Cartoon: Dave Coverly

Cartoon: Dave Coverly

O Facebook e as redes sociais redefiniram o conceito de amizade. Hoje é possível ter um círculo de amigos repleto de pessoas que não se conhecem. Também pode suceder que a acumulação de amizades virtuais seja privilegiada em detrimento da consolidação das amizades reais. Os exemplos são apresentados pela filósofa Anne Dalsuet, entrevistada pela revista Les Inrockuptibles a propósito da publicação de T’es sur Facebook ? Qu’est-ce que les réseaux sociaux ont changé à l’amitié ? (Paris: Flammarion, 2013).
O início da conversa serviu para apresentar algumas diferenças entre a amizade em Aristóteles e no Facebook: “Se considerarmos a definição de Aristóteles, a amizade é um laço que une seres humanos semelhantes e iguais. Ela constitui um modelo tanto ético, quanto político. É um elo afectivo que ultrapassa a simples e fria justiça, uma superabundância que aumenta a alegria de se sentir vivo. Aumenta o conhecimento de si e conduz-nos a partilhar acções e pensamentos. O paradoxo das redes sociais é explorarem as características e as especificidades da amizade tal como foram apresentadas e codificadas pelo discurso filosófico clássico, mas para as adaptar a fins promocionais e mercantis”.

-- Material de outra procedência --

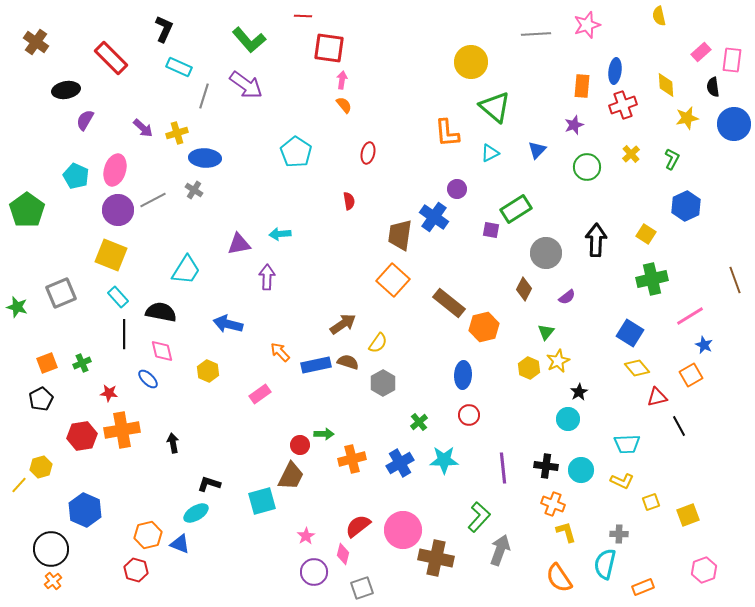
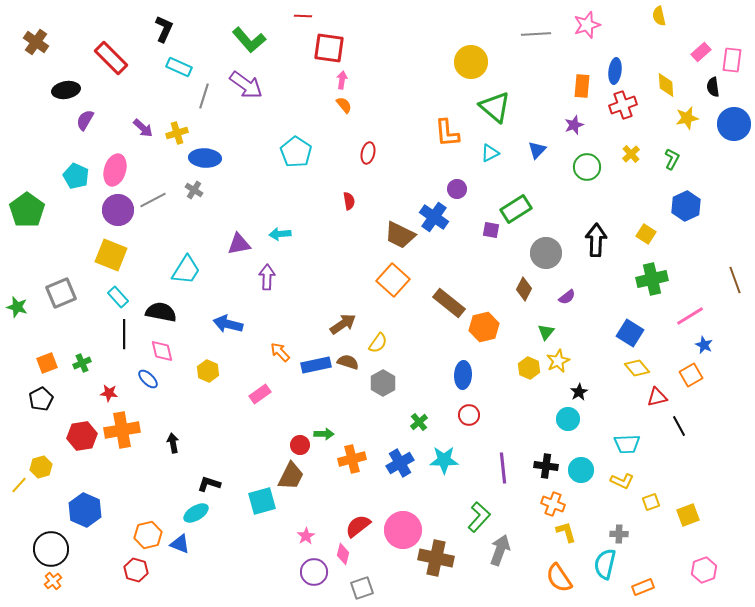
brown trapezoid at (400, 235): rotated 72 degrees counterclockwise
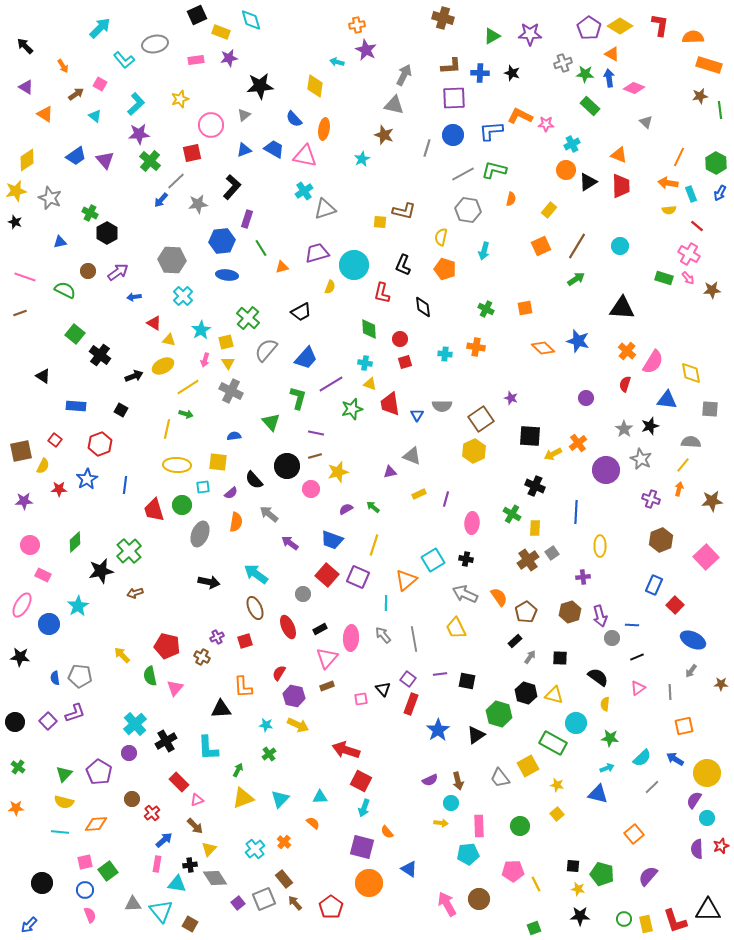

Para a autora de T’es sur Facebook ?, “a imersão digital impede-nos de ver o mundo a não ser sob o regime da proximidade e da disponibilidade”. Diz ela que a omnipresença é um imperativo no Facebook, onde se é incitado a estar sempre presente e activo, em contacto permanente, percorrendo outros mundos sem sair do lugar, falando à distância de coisas íntimas sem, por vezes, se conhecer o interlocutor. “Fazemo-lo mais ou menos informados, frequentemente ingénuos, confundindo o mapa e o território, a informação e o saber, a representação e o original”.
Anne Dalsuet observa também que as redes sociais vieram depreciar e tornar difícil a solidão. Sucede que, acrescenta a filósofa, “sem fazer disso um valor ético absoluto, a solidão é importante”. É um tempo em suspenso que faz falta. “É preciso poder abstrair-se do imediatismo. É necessário poder, de vez em quando, encarar a vida com algum recuo”.
Importa repensar a utilização que fazemos das redes sociais, sob o ponto de vista técnico, jurídico e ético, pede Anne Dalsuet, que previne: “A falta de legislação e a falta, sobretudo, de uma educação crítica faz com que os utilizadores sejam muito facilmente vitimas das suas próprias acções, da sua ignorância ou da sua ingenuidade”.